4 Aralık 2010 Cumartesi

a day in the life of a fool

kafamda bi tane plan vardı. her zaman hepimizin bi planı vardır zaten. ve herşeyin o plana uymasını bekleriz. ama hiç bi zaman uymaz, hep bişey ters gider, ya da farklı olur. ama günün sonunda, bütün planlar ve anılar bittiği zaman, yatağa uzanıp kafamızı yastığa koyduğumuzda, bize herşeyden geriye sadece bi kaç hikaye kalır.

 "sana aslında teşekkür etmem lazım. sen bana cesaret vermeseydin ben kendimde senden vazgeçecek cesareti bulamazdım. 'önünü kesmek istemiyorum, eğer bi gün karşına seni mutlu edecek bir insan çıkarsa bunu benim yüzümden kaçırmanı istemiyorum.' bu laf olmasaydı ben şu an nasıl nerde ne yapardım bilmiyorum. teşekkür ederim, sayende mutluluğu buldum" - tavşanlar zıplayarak uzaklaşırlar.

"sen olmasaydın, ben insanlara hep güvenirdim. artık güvenmiyorum, canımı da acıtamıyorlar. lanet gibime geliyordu başta, ama sonradan anladım ne kadar önemli olduğunu. teşekkür ederim, sen bok etmeseydin hayatımı, sonra bi gün senin gibiler yüzünden çok daha büyük acılar çekebilirdim." -kedileri hiç bi zaman sevmemiştim zaten.
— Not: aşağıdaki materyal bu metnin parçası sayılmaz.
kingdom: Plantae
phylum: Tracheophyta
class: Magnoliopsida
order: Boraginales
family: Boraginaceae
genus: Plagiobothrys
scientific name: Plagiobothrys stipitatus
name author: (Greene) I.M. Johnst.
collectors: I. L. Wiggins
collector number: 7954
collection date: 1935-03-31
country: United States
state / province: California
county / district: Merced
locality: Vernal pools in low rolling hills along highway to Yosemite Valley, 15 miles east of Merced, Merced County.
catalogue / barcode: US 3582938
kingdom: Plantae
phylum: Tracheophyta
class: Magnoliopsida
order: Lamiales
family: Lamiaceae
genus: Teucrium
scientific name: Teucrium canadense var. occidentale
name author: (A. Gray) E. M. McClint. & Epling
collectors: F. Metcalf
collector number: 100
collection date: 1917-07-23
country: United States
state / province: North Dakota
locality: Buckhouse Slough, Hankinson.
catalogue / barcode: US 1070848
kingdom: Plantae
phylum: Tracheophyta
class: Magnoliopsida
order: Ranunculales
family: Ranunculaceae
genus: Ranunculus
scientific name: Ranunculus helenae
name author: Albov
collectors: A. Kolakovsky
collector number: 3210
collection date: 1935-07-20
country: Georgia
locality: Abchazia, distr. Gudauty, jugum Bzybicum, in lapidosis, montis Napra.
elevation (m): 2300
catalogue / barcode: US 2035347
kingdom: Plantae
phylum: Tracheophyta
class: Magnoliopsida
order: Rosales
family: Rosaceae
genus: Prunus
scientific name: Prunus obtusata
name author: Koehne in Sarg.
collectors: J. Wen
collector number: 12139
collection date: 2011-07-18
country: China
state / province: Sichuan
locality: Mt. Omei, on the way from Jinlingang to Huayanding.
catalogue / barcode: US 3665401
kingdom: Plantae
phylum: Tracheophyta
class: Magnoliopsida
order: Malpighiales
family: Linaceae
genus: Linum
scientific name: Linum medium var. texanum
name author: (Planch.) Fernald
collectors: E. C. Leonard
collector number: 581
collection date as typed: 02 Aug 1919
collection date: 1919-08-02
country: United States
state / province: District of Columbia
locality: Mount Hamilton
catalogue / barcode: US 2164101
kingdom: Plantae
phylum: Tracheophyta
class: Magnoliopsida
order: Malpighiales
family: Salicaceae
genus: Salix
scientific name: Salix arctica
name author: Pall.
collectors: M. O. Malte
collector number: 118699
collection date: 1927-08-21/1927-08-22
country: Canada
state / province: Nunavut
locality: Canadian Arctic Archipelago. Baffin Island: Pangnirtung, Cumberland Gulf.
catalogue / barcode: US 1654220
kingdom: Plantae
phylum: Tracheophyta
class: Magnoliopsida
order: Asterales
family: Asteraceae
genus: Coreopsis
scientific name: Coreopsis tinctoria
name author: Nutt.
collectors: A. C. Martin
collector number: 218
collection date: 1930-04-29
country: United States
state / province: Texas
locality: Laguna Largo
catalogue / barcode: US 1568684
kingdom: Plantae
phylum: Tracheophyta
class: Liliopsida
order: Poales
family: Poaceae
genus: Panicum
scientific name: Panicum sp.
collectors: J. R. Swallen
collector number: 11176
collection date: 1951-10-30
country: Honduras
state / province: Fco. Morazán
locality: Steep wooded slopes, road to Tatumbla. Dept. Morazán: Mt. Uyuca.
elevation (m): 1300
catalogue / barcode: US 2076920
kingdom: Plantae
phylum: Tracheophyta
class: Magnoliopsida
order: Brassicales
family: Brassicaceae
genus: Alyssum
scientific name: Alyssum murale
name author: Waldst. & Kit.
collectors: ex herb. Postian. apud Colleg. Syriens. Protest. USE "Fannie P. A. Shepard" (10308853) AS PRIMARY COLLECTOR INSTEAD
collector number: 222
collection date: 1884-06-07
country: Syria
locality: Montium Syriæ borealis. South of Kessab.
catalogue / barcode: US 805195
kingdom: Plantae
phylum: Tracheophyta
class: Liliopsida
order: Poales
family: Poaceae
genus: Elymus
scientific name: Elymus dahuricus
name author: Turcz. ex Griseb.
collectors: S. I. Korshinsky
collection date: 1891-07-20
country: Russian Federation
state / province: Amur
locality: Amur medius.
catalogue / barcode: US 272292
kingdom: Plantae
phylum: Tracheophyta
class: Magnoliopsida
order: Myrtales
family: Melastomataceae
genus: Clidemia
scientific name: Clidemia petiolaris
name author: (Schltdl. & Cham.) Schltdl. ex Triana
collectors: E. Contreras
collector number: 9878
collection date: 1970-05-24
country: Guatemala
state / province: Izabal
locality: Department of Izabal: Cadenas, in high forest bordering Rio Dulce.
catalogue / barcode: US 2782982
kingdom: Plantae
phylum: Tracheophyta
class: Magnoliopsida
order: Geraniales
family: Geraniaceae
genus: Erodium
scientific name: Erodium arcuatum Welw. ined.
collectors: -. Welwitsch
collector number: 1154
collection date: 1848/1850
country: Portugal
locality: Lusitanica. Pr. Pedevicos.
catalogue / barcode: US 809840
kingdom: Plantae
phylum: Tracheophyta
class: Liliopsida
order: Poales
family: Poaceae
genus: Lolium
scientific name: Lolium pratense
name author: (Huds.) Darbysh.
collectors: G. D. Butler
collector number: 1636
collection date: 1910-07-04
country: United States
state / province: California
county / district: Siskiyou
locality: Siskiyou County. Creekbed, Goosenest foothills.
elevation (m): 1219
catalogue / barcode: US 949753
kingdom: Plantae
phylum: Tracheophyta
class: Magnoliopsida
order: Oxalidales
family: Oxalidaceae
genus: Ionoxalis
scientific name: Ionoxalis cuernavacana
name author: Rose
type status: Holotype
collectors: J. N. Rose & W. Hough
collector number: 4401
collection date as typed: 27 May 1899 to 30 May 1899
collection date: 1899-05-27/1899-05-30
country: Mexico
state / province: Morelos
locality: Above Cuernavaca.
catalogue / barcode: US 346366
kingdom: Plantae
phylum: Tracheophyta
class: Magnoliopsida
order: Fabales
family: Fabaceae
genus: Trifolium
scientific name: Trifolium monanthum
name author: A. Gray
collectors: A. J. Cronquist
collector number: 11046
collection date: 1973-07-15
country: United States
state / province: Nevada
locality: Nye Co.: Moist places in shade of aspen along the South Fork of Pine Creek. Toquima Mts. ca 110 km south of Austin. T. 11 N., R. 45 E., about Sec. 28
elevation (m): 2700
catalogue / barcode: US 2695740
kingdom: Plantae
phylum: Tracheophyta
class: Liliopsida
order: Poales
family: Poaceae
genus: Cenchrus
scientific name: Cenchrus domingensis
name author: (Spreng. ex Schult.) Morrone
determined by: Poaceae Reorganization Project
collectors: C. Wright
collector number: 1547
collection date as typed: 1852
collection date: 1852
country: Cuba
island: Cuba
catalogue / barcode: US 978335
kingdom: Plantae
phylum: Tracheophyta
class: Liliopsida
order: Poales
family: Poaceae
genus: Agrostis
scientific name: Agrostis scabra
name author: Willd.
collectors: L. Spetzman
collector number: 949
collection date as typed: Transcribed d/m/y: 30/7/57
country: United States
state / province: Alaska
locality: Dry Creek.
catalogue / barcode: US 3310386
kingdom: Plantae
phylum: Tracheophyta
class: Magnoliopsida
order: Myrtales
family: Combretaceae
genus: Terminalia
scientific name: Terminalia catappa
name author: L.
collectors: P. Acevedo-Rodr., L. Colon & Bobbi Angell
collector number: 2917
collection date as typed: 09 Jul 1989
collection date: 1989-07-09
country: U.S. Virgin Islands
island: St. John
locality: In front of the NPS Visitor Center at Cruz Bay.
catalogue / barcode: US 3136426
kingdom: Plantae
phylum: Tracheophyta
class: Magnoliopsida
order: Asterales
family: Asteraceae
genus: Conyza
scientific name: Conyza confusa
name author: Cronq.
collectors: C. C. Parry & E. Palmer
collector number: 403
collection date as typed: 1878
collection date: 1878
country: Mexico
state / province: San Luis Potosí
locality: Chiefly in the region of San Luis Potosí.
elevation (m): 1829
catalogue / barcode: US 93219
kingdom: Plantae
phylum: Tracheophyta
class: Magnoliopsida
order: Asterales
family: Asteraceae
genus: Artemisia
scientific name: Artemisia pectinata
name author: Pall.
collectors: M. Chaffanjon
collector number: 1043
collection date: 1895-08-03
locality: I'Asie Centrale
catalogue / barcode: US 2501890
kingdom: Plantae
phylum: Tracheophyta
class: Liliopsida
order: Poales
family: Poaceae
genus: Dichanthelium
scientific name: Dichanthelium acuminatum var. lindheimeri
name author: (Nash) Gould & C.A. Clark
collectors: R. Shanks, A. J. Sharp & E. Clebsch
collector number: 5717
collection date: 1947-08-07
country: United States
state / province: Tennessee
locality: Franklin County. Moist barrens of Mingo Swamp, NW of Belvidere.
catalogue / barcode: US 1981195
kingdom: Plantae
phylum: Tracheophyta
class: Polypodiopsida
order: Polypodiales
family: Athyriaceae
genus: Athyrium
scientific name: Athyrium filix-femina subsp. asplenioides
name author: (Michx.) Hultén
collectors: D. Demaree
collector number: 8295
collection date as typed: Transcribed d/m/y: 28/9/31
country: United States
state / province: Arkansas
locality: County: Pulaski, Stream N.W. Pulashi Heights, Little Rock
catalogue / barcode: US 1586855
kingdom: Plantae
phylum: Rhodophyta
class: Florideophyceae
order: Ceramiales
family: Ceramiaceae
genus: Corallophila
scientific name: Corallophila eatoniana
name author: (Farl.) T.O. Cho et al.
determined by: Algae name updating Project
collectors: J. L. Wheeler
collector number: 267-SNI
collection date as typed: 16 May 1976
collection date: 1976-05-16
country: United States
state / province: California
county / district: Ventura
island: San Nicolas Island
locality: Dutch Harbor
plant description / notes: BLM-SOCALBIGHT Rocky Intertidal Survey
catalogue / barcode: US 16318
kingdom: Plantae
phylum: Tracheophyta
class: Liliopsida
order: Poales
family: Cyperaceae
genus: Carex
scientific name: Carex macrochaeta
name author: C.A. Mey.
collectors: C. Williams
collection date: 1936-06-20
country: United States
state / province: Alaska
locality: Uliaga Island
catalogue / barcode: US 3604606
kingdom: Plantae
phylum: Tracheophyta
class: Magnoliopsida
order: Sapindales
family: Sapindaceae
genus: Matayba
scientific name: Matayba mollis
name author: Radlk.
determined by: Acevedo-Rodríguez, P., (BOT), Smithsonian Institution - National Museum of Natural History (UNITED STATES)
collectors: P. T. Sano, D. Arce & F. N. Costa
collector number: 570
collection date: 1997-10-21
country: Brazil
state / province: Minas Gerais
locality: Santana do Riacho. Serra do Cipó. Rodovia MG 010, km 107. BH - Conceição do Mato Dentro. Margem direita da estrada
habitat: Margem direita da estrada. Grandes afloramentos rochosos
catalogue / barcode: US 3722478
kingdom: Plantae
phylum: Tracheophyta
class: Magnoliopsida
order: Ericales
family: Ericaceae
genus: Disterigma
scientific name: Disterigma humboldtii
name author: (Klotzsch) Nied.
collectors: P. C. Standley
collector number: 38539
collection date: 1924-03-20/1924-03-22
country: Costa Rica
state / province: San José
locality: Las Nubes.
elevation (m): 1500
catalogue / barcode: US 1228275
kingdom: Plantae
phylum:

"sen olmasaydın sindirmeyi öğrenemezdim. susmanın faydasını bana sen öğrettin. hergün bambaşka bi saçmalığı sindirdim seninle, ama sonunda seninle bitirip hayatıma devam etmeyi öğrendim. çekip gitmeyi. teşekkür ederim." -balıklar her mevsim yaşayamazlar.

"sen bana gururun zararlarını öğrettin. ve yararlarını." -bir oyunu oynamadıkça kazanamazsınız. kaybetmekten korkarsanız oynayamazsınız.


 oysa "o" bana tavşanların hep kaçmak zorunda olmadığını gösterdi. yavru kedilerin dünyanın en şirin mırlayan yaratıkları olduğunu ve balıkların kendilerince sularında ne kadar güzel olduklarını anlattı. bana oyunların kaybedilerek öğrenileceğini ve her kaybedilen oyunun sonunda başka bir oyun daha başlayabileceğini gösterdi. ben ise onu sadece sevdim. çünkü o, ona teşekkür edebileceğim onlarca şey varken, aklıma sadece bana gerçekten birini sevmenin nasıl birşey olduğunu anlatışı gelen tek insandı. o benim hayatımda ki en güzel şey oldu, hayatımı birbirine katan, herşeyden nefret ettiren, beni hüngür hüngür ağlatan, sonra gözümden yaşlar gelene kadar güldüren oldu. sonra beni mutlu eden oldu, aptal aptal güldüren oldu. bi de baktım hayatımdaki en güzel şey oldu. sonra beni güldürdü, herşeyim oldu. ağlattı, nefretim oldu. ama sonunda hep, öptü. geçti.

çünkü onun masallarında, prenses her zaman başucunda bembeyaz çiçeklerle uyanıp güneşi göremese de, her gece tatlı rüyalar yazılı küçücük bir kağıt parçasını baş ucunda bularak uyudu. herşeye rağmen. herkese rağmen.